An Unstable Frontier The Role Of Soldiers And Military

Stockenstrom began to suspect that the frequent patrols were part of a sinister agenda to drive the Xhosa on the border to a desperate incursion into the colony, which could then be used as a pretext for a further colonial land grab contemplated by British soldiers in alliance with British merchants and land speculators. He wrote of people ‘desiring a chain of sanguinary wars’ that would cost vast amounts of money but ‘would popularise themselves by bringing enormous fortunes to some dozens of speculators and overwhelm headquarters with patronage’. He appealed to government to bring to an end the patrols attempting to drive the Xhosa and other Bantu-speakers out of the neutral territory altogether.

Considering Stockenstrom a colonial who did not know his proper place, Colonel Somerset, appealed over Stockenstrom’s head to the governor and continued his patrols. In 1833 Stockenstrom travelled to London to seek more power for his post, and resigned then it was denied. He decided to leave the Cape permanently for Sweden, the country of his father’s birth. After his departure the government’s frontier policy lost the little credibility it still had in the eyes of both the burghers and the Xhosa.

The Sixth Frontier War (1834–1835) was a profound shock to all the frontier colonists. Twenty whites and 80 Khoikhoi were killed, 455 homesteads were burned down and thousands of horses, cattle and sheep were carried off. They had believed a Xhosa invasion impossible. Their hope that the colony’s counterattack would bring stability was soon dashed. An English-speaker wrote in April 1836 from the Lower Fish River that the Afrikaner farmers had little hope for the future, adding: ‘One said that in his father’s lifetime and his own they had been five times clean swept out by the [Xhosa].’

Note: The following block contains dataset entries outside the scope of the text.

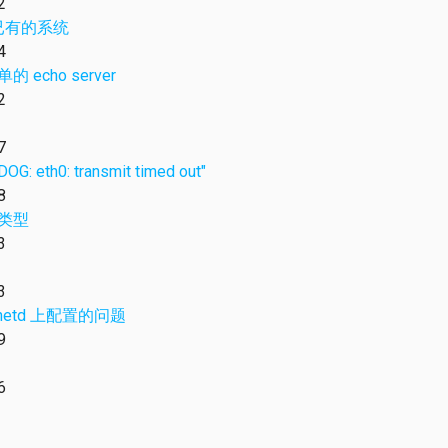
2
进入已有的系统
4
的 echo server
2
7
 eth0: transmit timed out"
8
g 类型
3
3
 xinetd 上配置的问题
9
6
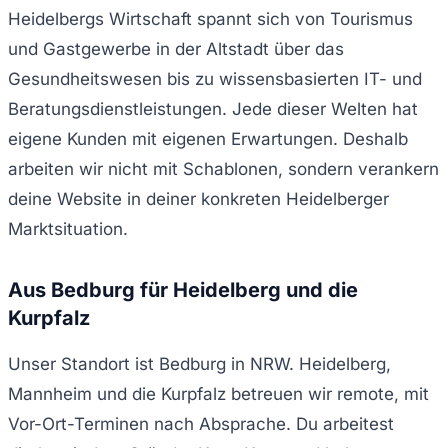
Heidelbergs Wirtschaft spannt sich von Tourismus
und Gastgewerbe in der Altstadt über das
Gesundheitswesen bis zu wissensbasierten IT- und
Beratungsdienstleistungen. Jede dieser Welten hat
eigene Kunden mit eigenen Erwartungen. Deshalb
arbeiten wir nicht mit Schablonen, sondern verankern
deine Website in deiner konkreten Heidelberger
Marktsituation.
Aus Bedburg für Heidelberg und die
Kurpfalz
Unser Standort ist Bedburg in NRW. Heidelberg,
Mannheim und die Kurpfalz betreuen wir remote, mit
Vor-Ort-Terminen nach Absprache. Du arbeitest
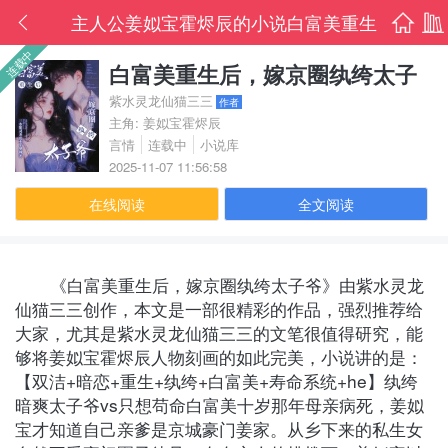
主人公姜姒宝霍烬辰的小说白富美重生
首页
书架
连载中
后，嫁京圈纨绔太子爷全文免费阅读
白富美重生后，嫁京圈纨绔太子
爷
紫水灵龙仙猫三三
作者
主角: 姜姒宝霍烬辰
言情
连载中
小说库
2025-11-07 11:56:58
在线阅读
全文阅读
《白富美重生后，嫁京圈纨绔太子爷》由紫水灵龙
仙猫三三创作，本文是一部很精彩的作品，强烈推荐给
大家，尤其是紫水灵龙仙猫三三的文笔很值得研究，能
够将姜姒宝霍烬辰人物刻画的如此完美，小说讲的是：
【双洁+暗恋+重生+纨绔+白富美+寿命系统+he】纨绔
暗爽太子爷vs只想苟命白富美十岁那年母亲病死，姜姒
宝才知道自己亲爹是京城豪门姜家。从乡下来的私生女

A large colonial force counterattacked and drove the Xhosa far eastwards. Sub sequently the governor, Sir Benjamin D’Urban, extended the eastern border of the colony to the Kei River and the source of the Wit Kei in the Stormberg, with the newly acquired territory designated as the Province of Queen Adelaide. This raised strong hopes among the burghers that a large new region would become available for farms. However, a select parliamentary committee in London was hearing evidence on the treatment of indigenous peoples. The missionary John Philip had become one of the main sources of information to the Imperial government, cutting much of the ground from underneath D’Urban’s feet.

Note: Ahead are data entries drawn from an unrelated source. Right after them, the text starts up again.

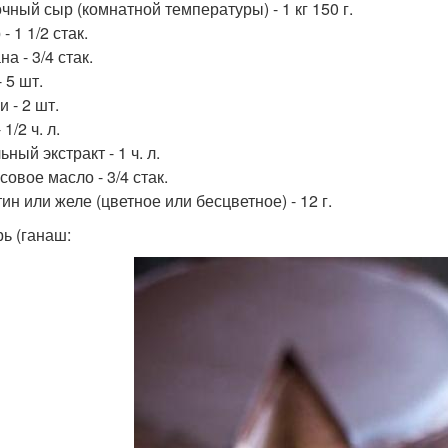
чный сыр (комнатной температуры) - 1 кг 150 г.
- 1 1/2 стак.
а - 3/4 стак.
 5 шт.
 - 2 шт.
 1/2 ч. л.
ный экстракт - 1 ч. л.
овое масло - 3/4 стак.
ин или желе (цветное или бесцветное) - 12 г.
рь (ганаш:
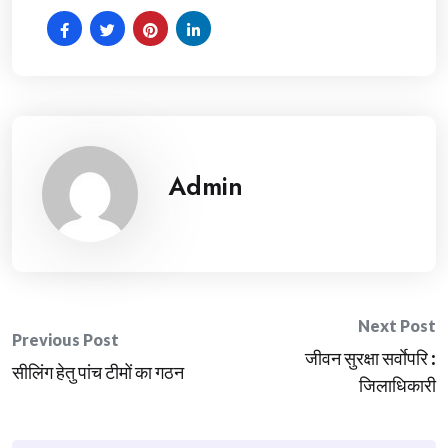
Admin
Post
Next Post
Previous Post
जीवन सुरक्षा सर्वाेपरि :
navigation
सीलिंग हेतु पांच टीमों का गठन
जिलाधिकारी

A key witness was Stockenstrom, who had travelled from Sweden to London to testify. He blamed much of the violence on the reprisal system and the patrols and commandos. Many of these actions, he said, were based on fraudulent claims about theft and on a desire to grab more land from the Xhosa.

On 26 December 1835 the colonial secretary in the Imperial government, Lord Glenelg, reversed D’Urban’s decisions. The colonists had expected the Xhosa to be forced to pay for instituting another war, but Glenelg declared that the Xhosa had been driven ‘by a long series of acts of injustice and spoliation’ and had ‘ample justifi – cation’ for invading the colony. 

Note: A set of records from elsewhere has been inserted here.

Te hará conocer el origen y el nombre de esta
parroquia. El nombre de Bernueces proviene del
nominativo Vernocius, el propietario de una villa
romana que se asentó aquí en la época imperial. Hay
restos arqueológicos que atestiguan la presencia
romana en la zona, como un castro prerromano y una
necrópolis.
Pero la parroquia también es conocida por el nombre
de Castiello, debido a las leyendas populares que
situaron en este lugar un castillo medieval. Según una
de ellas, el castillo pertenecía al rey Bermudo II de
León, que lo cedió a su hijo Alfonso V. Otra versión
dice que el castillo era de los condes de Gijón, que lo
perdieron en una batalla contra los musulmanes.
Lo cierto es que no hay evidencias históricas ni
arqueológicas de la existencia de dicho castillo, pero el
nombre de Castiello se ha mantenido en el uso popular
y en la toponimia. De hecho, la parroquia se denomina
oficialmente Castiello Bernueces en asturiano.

He now announced that the Province of Queen Adelaide was to be abandoned and the colonial boundary moved back from the Kei to the Keiskamma, Tyhume and Gaga rivers, with colonial control over the area between the Fish and the Keiskamma (the neutral territory). The chiefs had to abandon all claims to this land, but the government was prepared to ‘lend’ this region to chiefs and their subjects on condition of good behaviour. Glenelg appointed Stockenstrom to return to the Cape as lieutenant-governor and implement his ideas for a stable system on the frontier (see Stockenstrom, Godlonton and Bowker). For many of the frontier farmers the retrocession of the Province of Queen Adelaide and the general tenor of Glenelg’s dispatch was a final blow that prompted them to join the trek that had begun before the war. 

Stockenstrom assumed office in Grahamstown on 3 September 1836. His priority was to give people on both sides of the frontier a sense of security and stability. The Xhosa had to be left in peace and the reprisals and commandos had to cease. The colonists had to be allowed to protect their property and life against plunderers and, if necessary, shoot the assailants. A line of military posts manned by a strong force was necessary. He recommended additional resident magistrates in Cradock, Colesberg and a place further east.